You also can use an array job approach to run over all files in a directory, substituting the payload with

FILES=(/path/to/data/*)
srun ./myprogram ${FILES[$SLURM_ARRAY_TASK_ID]}

Or for a trivial case you could supply the values for a parameter scan in form of a argument list that gets fed to the program using the counter variable.

ARGS=(0.05 0.25 0.5 1 2 5 100)
srun ./my_program.exe ${ARGS[$SLURM_ARRAY_TASK_ID]}

Array jobs: running very long tasks with checkpoint files

If you need to run a job for much longer than the queues (partitions) permit, and your executable is able to create checkpoint files, you can use this strategy:

#!/bin/bash
#SBATCH --job-name=test-checkpoint
#SBATCH --partition=general
#SBATCH --ntasks=1
#SBATCH --time=7-00:00:00       # each job can run for 7 days
#SBATCH --cpus-per-task=1
#SBATCH --array=1-10%1   # Run a 10-job array, one job at a time.
if test -e checkpointfile; then 
     # There is a checkpoint file;
     myprogram --read-checkp checkpointfile
else
     # There is no checkpoint file, start a new simulation.
     myprogram
fi

The %1 in the #SBATCH --array=1-10%1 statement defines that only 1 subjob can ever run in parallel, so this will result in subjob n+1 only being started when job n has finished. It will read the checkpoint file if it is present.

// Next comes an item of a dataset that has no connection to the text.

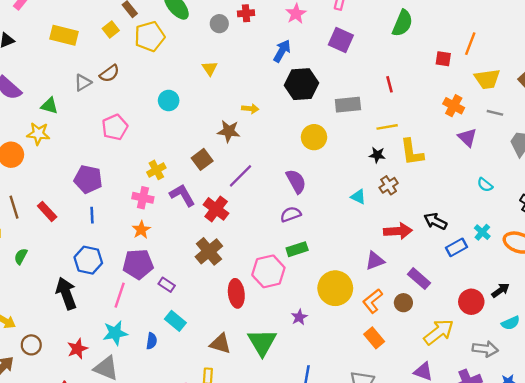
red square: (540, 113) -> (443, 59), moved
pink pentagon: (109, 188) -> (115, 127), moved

Packed jobs: running a large number of short tasks

Since the launching of a Slurm job incurs some overhead, you should not submit each short task as a separate Slurm job. Use job packing, i.e. you run the short tasks within the loop of a single Slurm job.

You can launch the short tasks using srun with the --exclusive switch (not to be confused with the switch of the same name used in the SBATCH commands). This switch will ensure that only a specified number of tasks can run in parallel.

As an example, the following job submission script will ask Slurm for 44 cores (threads), then it will run the =myprog= program 1000 times with arguments passed from 1 to 1000. But with the =-N1 -n1 -c1 --exclusive= option, it will control that at any point in time only 44 instances are effectively running, each being allocated one CPU. You can at this point decide to allocate several CPUs or tasks by adapting the corresponding parameters.

#! /bin/bash
#SBATCH --job-name=test-checkpoint
#SBATCH --partition=general
#SBATCH --ntasks=1
#SBATCH --time=7-00:00:00
#SBATCH --ntasks=44    # defines the number of parallel tasks
for i in {1..1000}
do
   srun -N1 -n1 -c1 --exclusive ./myprog $i &
done
wait

Note: The & at the end of the srun line is needed to not have the script waiting (blocking). The wait command waits for all such background tasks to finish and returns the exit code.